A project in Southland is mapping soils and landscapes to provide leaching and emissions data to help farmers come up with plans to meet their own and government-sanctioned environmental targets. By Lynda Gray.
An award-winning project using proven science to help farmers make better carbon management decisions is starting to get results.
The project ‘Beyond Regulation’ won the 2021 AGMARDT Aotearoa New Zealand Food and Fibres Challenge, a contestable fund for initiatives with a ‘zero-carbon’ economy focus. A collaboration between Thriving Southland and environmental consultancy Land and Water Science, the project is using the $498,000 award to map in detail the soils and defining landscape features of a sheep and beef, a dairy, and a cropping farm system in Southland’s Mataura catchment. That information will give greater understanding on the leaching and greenhouse gas emissions of different soil types and help farmers come up with management plans to meet their own and government sanctioned environmental targets.
It’s a complex and detailed project, Thriving Southland project lead Richard Kyte says.
“We believe that a better and more detailed understanding of the landscape and soils and how it meshes with the overlying farm systems will uncover more levers to pull in reducing emissions and enhancing water quality. It’s about looking for the tools rather than getting bogged down by the rules.”
A good example onfarm was understanding how a higher nitrate aquifer feeds several springs on a particular farm. The question for the farmer was how to reduce nitrate run-off from these springs into streams and catchment waterways, leading to the establishment of wetlands to filter and reduce the nitrate flow.
“At farm level it’s not going to make a big impact, but at a catchment level it is. The science is showing how relatively small changes at a farm level can be multiplied and have a positive and cumulative effect across a catchment.”
Thriving Southland (TS) is a farmer and community-led group funded by a three-year $6 million grant from the Ministry for Primary Industries’ Productive and Sustainable Land Use fund. It has a governance board chaired by Jeff Grant, with six farmer and one independent board members. The operational side is managed by Kyte who oversees five coordinators to support 35 catchment groups covering more than 90% of the region.
Catchment groups approach TS with project ideas which are run past a farmer and agribusiness professional panel of five to check the proposal is science-based, realistic and aligns with sustainable farming principles. Once a project gets the go ahead, the catchment group takes ownership.
“They run it and report back to us, our role is to get the information for the farmers to make the changes.”
About 70% of funding is spent on group activities with the emphasis on giving information to farmers from which to make change.
“It’s about ground-up change, taking science to farmers to support them.”
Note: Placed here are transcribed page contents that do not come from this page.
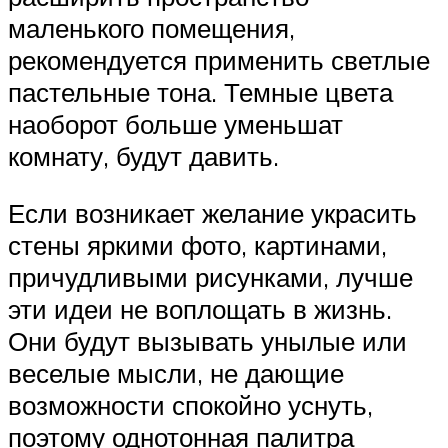
маленького помещения,
рекомендуется применить светлые
пастельные тона. Темные цвета
наоборот больше уменьшат
комнату, будут давить.
Если возникает желание украсить
стены яркими фото, картинами,
причудливыми рисунками, лучше
эти идеи не воплощать в жизнь.
Они будут вызывать унылые или
веселые мысли, не дающие
возможности спокойно уснуть,
поэтому однотонная палитра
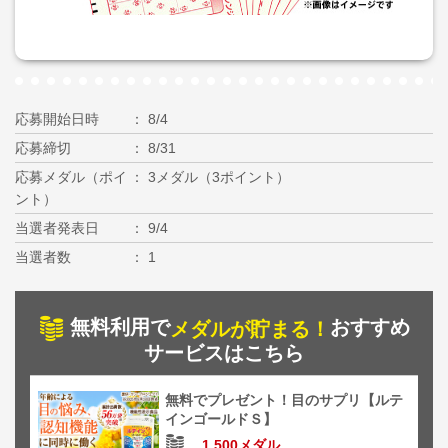
応募開始日時
8/4
応募締切
8/31
応募メダル（ポイ
3メダル（3ポイント）
ント）
当選者発表日
9/4
当選者数
1
無料利用で
おすすめ
メダルが貯まる！
サービスはこちら
無料でプレゼント！目のサプリ【ルテ
インゴールドＳ】
1,500メダル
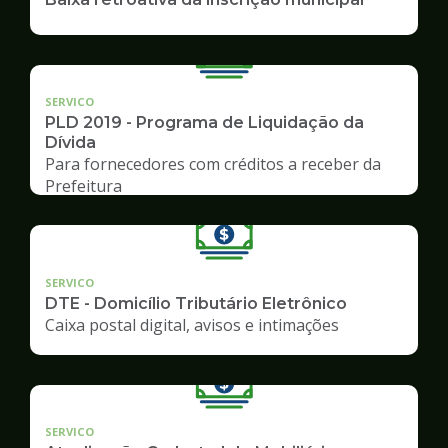
SERVICO
PLD 2019 - Programa de Liquidação da
Dívida
Para fornecedores com créditos a receber da
Prefeitura
SERVICO
DTE - Domicílio Tributário Eletrônico
Caixa postal digital, avisos e intimações
SERVICO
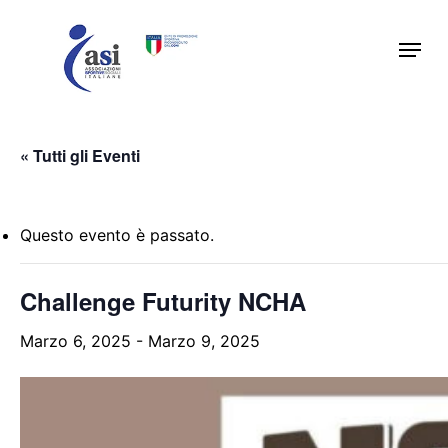
Skip
Menu
to
main
content
« Tutti gli Eventi
Questo evento è passato.
Challenge Futurity NCHA
Marzo 6, 2025
-
Marzo 9, 2025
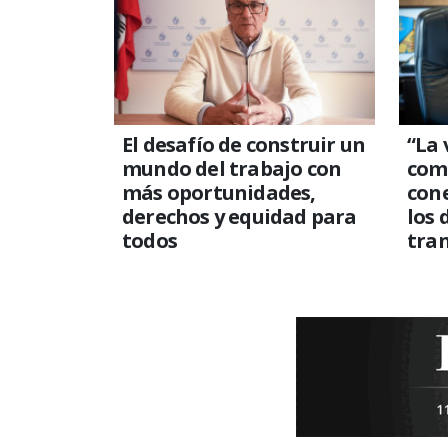
El desafío de construir un
“La
mundo del trabajo con
comp
más oportunidades,
con
derechos y equidad para
los 
todos
tra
About 80 projects have been funded ranging from a large-scale $421,000 Aparima Community Environment initiative to improve freshwater management and quality through water testing, farming practices, sediment traps and exploring future solutions; Lower Mataura catchment group’s $4000 project to introduce Macroinvertebrate Community Index testing; and the Three Rivers catchment group’s $1000 ‘Telling Our Story’ event, a marquee site at a local A&P Show to highlight information about water science, riparian planting, pest management and catchment groups.
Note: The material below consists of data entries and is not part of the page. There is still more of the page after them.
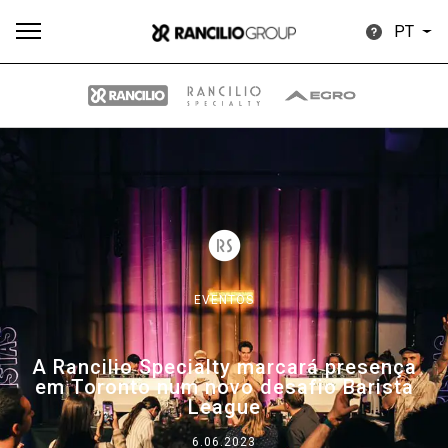
PT
Todos
Produtos
Notícias
Descarregar
Mais
EVENTOS
Our brands
A Rancilio Specialty marcará presença
em Toronto num novo desafio Barista
Group
League
6.06.2023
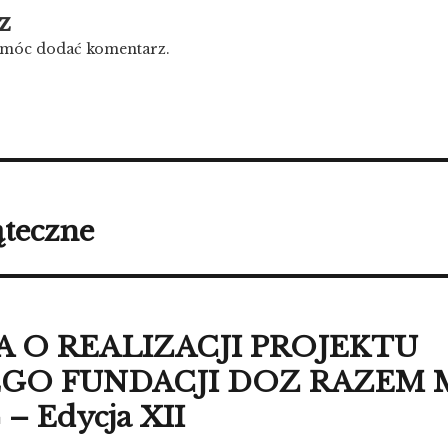
z
y móc dodać komentarz.
ąteczne
 O REALIZACJI PROJEKTU
O FUNDACJI DOZ RAZEM
– Edycja XII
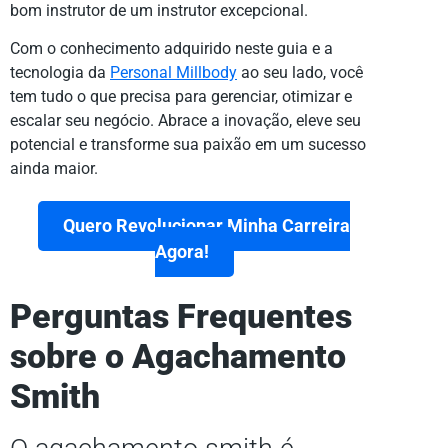
bom instrutor de um instrutor excepcional.
Com o conhecimento adquirido neste guia e a
tecnologia da
Personal Millbody
ao seu lado, você
tem tudo o que precisa para gerenciar, otimizar e
escalar seu negócio. Abrace a inovação, eleve seu
potencial e transforme sua paixão em um sucesso
ainda maior.
Quero Revolucionar Minha Carreira
Agora!
Perguntas Frequentes
sobre o Agachamento
Smith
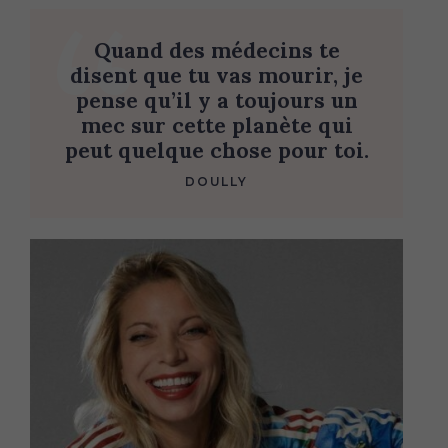
Quand des médecins te
disent que tu vas mourir, je
pense qu’il y a toujours un
mec sur cette planète qui
peut quelque chose pour toi.
DOULLY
The community-led, coordinated catchment group and information-sharing model has caught the attention of other regions such as Taranaki which has adopted a similar approach.
TS has created success and the obvious question is how to keep the momentum going once MPI funding stops in June 2023.
Kyte says positive discussions with funders and exploring possible partnerships are underway.
“Catchment groups, and Environment Southland want us to continue as do iwi. Our model and farmer driven groups together have created success, sustaining it is the challenge.”